Thirty-one teams are scheduled to compete including Clear Creek Amana, Jesup, Central Decatur, Sigourney and Liberty.

All class sizes are welcome, but only the top 16 qualifying athletes are entered into the events in order to increase the level of competition. There will also be no team scores at the festival, so teams and individuals can focus on the main goal: qualifying for the Drake Relays. Some schools are only bringing as few as two or three athletes that qualified for the events.  

Kara Wagenknecht
Katie Severt ’19 runs down the track as she competes in long jump. She placed 3rd overall with a jump of 17-11.00.
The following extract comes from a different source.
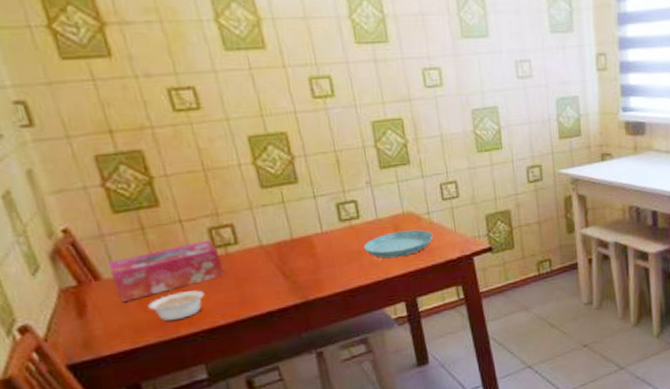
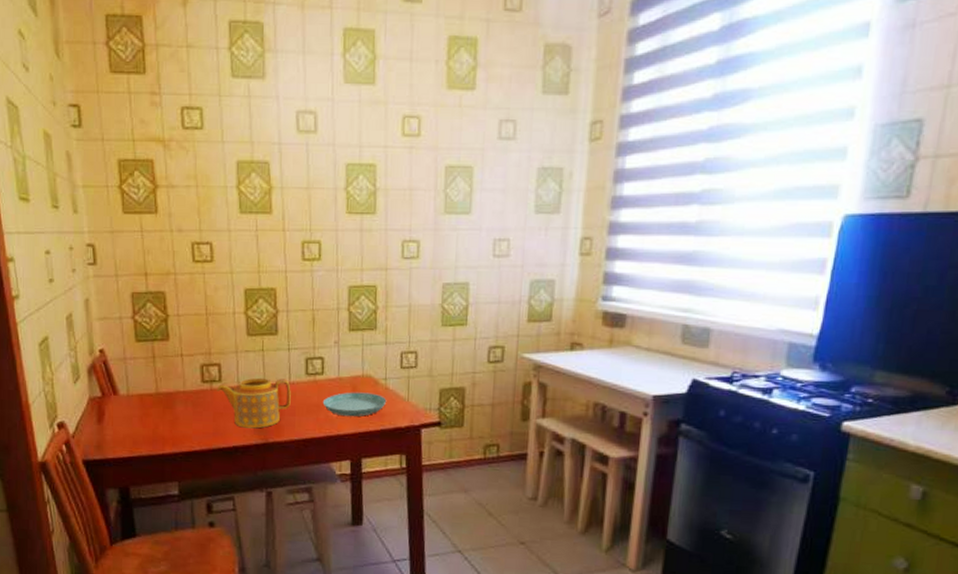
tissue box: present [107,240,225,303] -> none [124,374,207,417]
legume: present [148,290,205,322] -> none [146,415,189,440]
teapot: none [234,229,328,290] -> present [217,377,291,429]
“I’m super excited for this meet because it’s almost like the Drake Relays, just for Eastern Iowa,” girls track and field athlete Katie Severt ’19 said. “You have to qualify for this meet, so there will be competition that will push us to improve our times and marks. Overall, I think it will be a good experience that will prepare us for upcoming meets.”

There will be a food truck selling an array of burgers, hot dogs, milkshakes and more as opposed to having the concession stand open for food like a typical home track and field meet. Craig wanted to provide the best possible experience for everyone, including the West High parents.

“The drawback of most track meets is that parents end up working the concession stand and don’t really get to watch and enjoy the track meet; I’ve always hated that,” Craig said. “I wanted to take that side of things out of it, so I’d rather pay someone else to come and feed our people there and totally take away that responsibility from us as coaches and more importantly the parents.”

Along with a food truck, the Eastern Iowa Track and Field Festival will also hand out shirts to the top three finishers. Craig wanted to provide memorabilia that people would use and not just hang up, like a medal. Shirts will also be for sale during the meet as well.

All of the events for the meet have been sponsored by local businesses, and the title sponsor for the event is Navigate Homes. Craig began the process of finding sponsors last summer and contacted upwards of 75 different businesses before finalizing the 20 that will be participating. Each business that donated chose an event to sponsor and is announced before the event they chose.

Kara Wagenknecht
Caden Fedeler ’18 hands the baton to Cole Mabry ’19 during the boys distance medley on Friday, April 27.

“When that event comes up, Mike Jay is going to end up saying their name, like, ‘The Heartland Soul 400 meter run’ probably four or five times at least,” Craig said. “The school district doesn’t pay for the Drake Relays, … so to supplement that and to pay for everybody that typically qualifies or gets to go to the Drake Relays, it costs us for a charter bus and hotels and just to get them into meets somewhere upwards of $2,000 or $3,000. … [Sponsorships] takes the responsibility away from the parents from having to sell their stuff, and then they can focus on what they’re really supposed to focus on, which is the sport: track and field.”

The meet will start at 10:30 a.m. for field events, with running events starting at 11 a.m. The meet will run through much of the early afternoon, scheduled to wrap up around 3 p.m.

“Every coach is going to say their sport is the best, and I’m willing to admit that I’m okay realizing that track and field isn’t going to be the end of that; it’s going to be football and basketball and baseball — they’re king,” Craig said. “If we can have one or two days where we get to put our sport in the limelight and our sport as something that people look at and say, ‘That’s really cool,’ I’ll take it. That’s what I’m excited about just getting our sport to the forefront of people’s minds even if it’s for a few hours.”